The most common physical finding at diagnosis is an enlarged spleen, present in more than half of patients, sometimes extending well below the rib cage. An enlarged liver can also occur. CML typically moves through three phases: a chronic phase that can last years with mild or no symptoms, an accelerated phase where the disease picks up speed, and a blast crisis that resembles acute leukemia, with bleeding, skin changes, and rapidly rising immature cell counts.
CML’s story changed dramatically with the development of targeted pills called tyrosine kinase inhibitors (TKIs). These drugs block the exact abnormal protein produced by the Philadelphia chromosome. Before TKIs, CML was often fatal within a few years. Now most people diagnosed in the chronic phase can expect near-normal life expectancy with daily oral medication. Newer TKIs have also been developed for patients whose disease becomes resistant to first-line options.

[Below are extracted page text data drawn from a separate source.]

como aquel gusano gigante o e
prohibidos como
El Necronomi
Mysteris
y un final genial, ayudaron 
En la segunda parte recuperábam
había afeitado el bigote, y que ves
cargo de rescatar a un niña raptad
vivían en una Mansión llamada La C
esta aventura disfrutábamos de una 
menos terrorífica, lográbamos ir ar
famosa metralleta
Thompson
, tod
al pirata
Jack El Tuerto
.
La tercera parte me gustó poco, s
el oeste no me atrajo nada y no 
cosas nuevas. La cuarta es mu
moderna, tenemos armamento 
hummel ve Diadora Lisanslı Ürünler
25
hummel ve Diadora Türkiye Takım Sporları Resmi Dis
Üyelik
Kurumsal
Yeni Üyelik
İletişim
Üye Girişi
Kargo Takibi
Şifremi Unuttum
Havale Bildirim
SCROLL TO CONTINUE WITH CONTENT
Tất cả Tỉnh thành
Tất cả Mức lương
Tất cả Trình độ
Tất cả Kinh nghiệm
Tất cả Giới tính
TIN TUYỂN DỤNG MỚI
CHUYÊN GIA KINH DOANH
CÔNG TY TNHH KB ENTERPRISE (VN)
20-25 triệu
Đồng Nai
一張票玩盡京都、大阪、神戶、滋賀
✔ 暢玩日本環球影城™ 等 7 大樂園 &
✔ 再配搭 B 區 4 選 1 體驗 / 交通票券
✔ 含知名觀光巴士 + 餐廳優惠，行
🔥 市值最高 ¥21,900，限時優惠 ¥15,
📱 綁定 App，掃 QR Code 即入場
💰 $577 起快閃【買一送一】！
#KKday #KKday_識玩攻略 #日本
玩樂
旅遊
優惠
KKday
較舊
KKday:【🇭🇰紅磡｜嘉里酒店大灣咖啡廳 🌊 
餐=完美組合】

Shared Risk Factors Across Types
Some risk factors cut across multiple leukemia types. Exposure to high-dose radiation, whether from a nuclear accident, atomic weapons production, or previous radiation therapy, raises the risk for several forms. Long-term workplace exposure to benzene is another established cause. Certain genetic conditions also carry elevated risk: people with Down syndrome, Fanconi anemia, and several other inherited syndromes are more likely to develop leukemia.
That said, most people diagnosed with leukemia have no identifiable risk factor at all. The disease can develop in anyone, at any age, though the specific type strongly influences who it tends to affect: ALL peaks in early childhood, AML and CLL are more common in older adults, and CML most often appears in middle age.
How the Four Types Compare at a Glance
- ALL: Acute, lymphoid cells, most common in children, highest survival rates in pediatric patients (around 90% at five years).
- AML: Acute, myeloid cells, more common in adults, overall five-year survival around 33%, linked to smoking and benzene exposure.
- CLL: Chronic, lymphoid cells, often found incidentally in older adults, may not require immediate treatment, staged by lymph node involvement and blood counts.
- CML: Chronic, myeloid cells, defined by the Philadelphia chromosome, transformed by targeted oral therapy into a manageable long-term condition for most patients.